Assignment
Reproduce all records verbatim.

Extracted records
____

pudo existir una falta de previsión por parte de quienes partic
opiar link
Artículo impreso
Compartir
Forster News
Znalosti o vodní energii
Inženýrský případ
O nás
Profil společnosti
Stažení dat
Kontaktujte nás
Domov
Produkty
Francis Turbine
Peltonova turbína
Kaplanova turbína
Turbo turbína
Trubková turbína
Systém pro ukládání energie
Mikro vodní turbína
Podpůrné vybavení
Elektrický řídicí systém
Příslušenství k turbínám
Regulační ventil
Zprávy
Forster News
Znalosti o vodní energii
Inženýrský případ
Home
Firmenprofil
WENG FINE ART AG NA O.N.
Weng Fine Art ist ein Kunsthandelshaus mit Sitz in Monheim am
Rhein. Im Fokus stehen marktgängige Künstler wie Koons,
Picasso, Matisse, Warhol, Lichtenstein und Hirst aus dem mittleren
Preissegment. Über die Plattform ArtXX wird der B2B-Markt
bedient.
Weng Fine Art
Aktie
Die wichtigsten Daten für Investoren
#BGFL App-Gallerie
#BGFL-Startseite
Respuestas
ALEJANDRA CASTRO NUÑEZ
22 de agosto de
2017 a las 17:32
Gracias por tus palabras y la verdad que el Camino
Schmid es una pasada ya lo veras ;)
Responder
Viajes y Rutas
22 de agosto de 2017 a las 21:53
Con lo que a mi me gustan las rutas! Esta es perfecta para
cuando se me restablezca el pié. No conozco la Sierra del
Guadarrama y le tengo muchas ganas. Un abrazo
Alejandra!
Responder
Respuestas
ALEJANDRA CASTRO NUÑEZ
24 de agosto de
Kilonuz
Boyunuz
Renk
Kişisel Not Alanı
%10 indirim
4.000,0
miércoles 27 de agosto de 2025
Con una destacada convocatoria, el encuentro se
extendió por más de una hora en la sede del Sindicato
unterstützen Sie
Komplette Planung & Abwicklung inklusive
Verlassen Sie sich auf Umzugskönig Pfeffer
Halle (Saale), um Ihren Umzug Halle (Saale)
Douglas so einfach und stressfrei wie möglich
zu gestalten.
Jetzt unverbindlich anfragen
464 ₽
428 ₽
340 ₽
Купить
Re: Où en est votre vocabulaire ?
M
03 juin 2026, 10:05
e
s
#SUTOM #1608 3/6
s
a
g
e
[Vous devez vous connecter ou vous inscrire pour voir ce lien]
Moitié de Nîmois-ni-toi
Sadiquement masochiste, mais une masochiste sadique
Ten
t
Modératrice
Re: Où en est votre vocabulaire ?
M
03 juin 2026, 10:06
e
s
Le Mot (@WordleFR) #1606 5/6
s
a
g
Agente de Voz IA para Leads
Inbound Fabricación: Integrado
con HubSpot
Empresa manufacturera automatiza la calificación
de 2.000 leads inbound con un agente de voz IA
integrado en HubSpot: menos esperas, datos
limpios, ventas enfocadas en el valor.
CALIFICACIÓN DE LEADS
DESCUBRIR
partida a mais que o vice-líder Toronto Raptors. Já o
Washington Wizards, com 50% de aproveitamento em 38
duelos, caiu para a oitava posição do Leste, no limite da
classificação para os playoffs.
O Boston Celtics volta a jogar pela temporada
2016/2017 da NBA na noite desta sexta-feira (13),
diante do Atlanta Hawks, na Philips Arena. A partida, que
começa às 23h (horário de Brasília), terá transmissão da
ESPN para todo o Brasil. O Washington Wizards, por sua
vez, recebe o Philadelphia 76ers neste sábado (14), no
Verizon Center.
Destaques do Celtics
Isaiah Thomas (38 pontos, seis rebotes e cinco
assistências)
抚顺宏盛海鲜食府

____

Response to the exercise
pudo existir una falta de previsión por parte de quienes partic
opiar link
Artículo impreso
Compartir
Forster News
Znalosti o vodní energii
Inženýrský případ
O nás
Profil společnosti
Stažení dat
Kontaktujte nás
Domov
Produkty
Francis Turbine
Peltonova turbína
Kaplanova turbína
Turbo turbína
Trubková turbína
Systém pro ukládání energie
Mikro vodní turbína
Podpůrné vybavení
Elektrický řídicí systém
Příslušenství k turbínám
Regulační ventil
Zprávy
Forster News
Znalosti o vodní energii
Inženýrský případ
Home
Firmenprofil
WENG FINE ART AG NA O.N.
Weng Fine Art ist ein Kunsthandelshaus mit Sitz in Monheim am
Rhein. Im Fokus stehen marktgängige Künstler wie Koons,
Picasso, Matisse, Warhol, Lichtenstein und Hirst aus dem mittleren
Preissegment. Über die Plattform ArtXX wird der B2B-Markt
bedient.
Weng Fine Art
Aktie
Die wichtigsten Daten für Investoren
#BGFL App-Gallerie
#BGFL-Startseite
Respuestas
ALEJANDRA CASTRO NUÑEZ
22 de agosto de
2017 a las 17:32
Gracias por tus palabras y la verdad que el Camino
Schmid es una pasada ya lo veras ;)
Responder
Viajes y Rutas
22 de agosto de 2017 a las 21:53
Con lo que a mi me gustan las rutas! Esta es perfecta para
cuando se me restablezca el pié. No conozco la Sierra del
Guadarrama y le tengo muchas ganas. Un abrazo
Alejandra!
Responder
Respuestas
ALEJANDRA CASTRO NUÑEZ
24 de agosto de
Kilonuz
Boyunuz
Renk
Kişisel Not Alanı
%10 indirim
4.000,0
miércoles 27 de agosto de 2025
Con una destacada convocatoria, el encuentro se
extendió por más de una hora en la sede del Sindicato
unterstützen Sie
Komplette Planung & Abwicklung inklusive
Verlassen Sie sich auf Umzugskönig Pfeffer
Halle (Saale), um Ihren Umzug Halle (Saale)
Douglas so einfach und stressfrei wie möglich
zu gestalten.
Jetzt unverbindlich anfragen
464 ₽
428 ₽
340 ₽
Купить
Re: Où en est votre vocabulaire ?
M
03 juin 2026, 10:05
e
s
#SUTOM #1608 3/6
s
a
g
e
[Vous devez vous connecter ou vous inscrire pour voir ce lien]
Moitié de Nîmois-ni-toi
Sadiquement masochiste, mais une masochiste sadique
Ten
t
Modératrice
Re: Où en est votre vocabulaire ?
M
03 juin 2026, 10:06
e
s
Le Mot (@WordleFR) #1606 5/6
s
a
g
Agente de Voz IA para Leads
Inbound Fabricación: Integrado
con HubSpot
Empresa manufacturera automatiza la calificación
de 2.000 leads inbound con un agente de voz IA
integrado en HubSpot: menos esperas, datos
limpios, ventas enfocadas en el valor.
CALIFICACIÓN DE LEADS
DESCUBRIR
partida a mais que o vice-líder Toronto Raptors. Já o
Washington Wizards, com 50% de aproveitamento em 38
duelos, caiu para a oitava posição do Leste, no limite da
classificação para os playoffs.
O Boston Celtics volta a jogar pela temporada
2016/2017 da NBA na noite desta sexta-feira (13),
diante do Atlanta Hawks, na Philips Arena. A partida, que
começa às 23h (horário de Brasília), terá transmissão da
ESPN para todo o Brasil. O Washington Wizards, por sua
vez, recebe o Philadelphia 76ers neste sábado (14), no
Verizon Center.
Destaques do Celtics
Isaiah Thomas (38 pontos, seis rebotes e cinco
assistências)
抚顺宏盛海鲜食府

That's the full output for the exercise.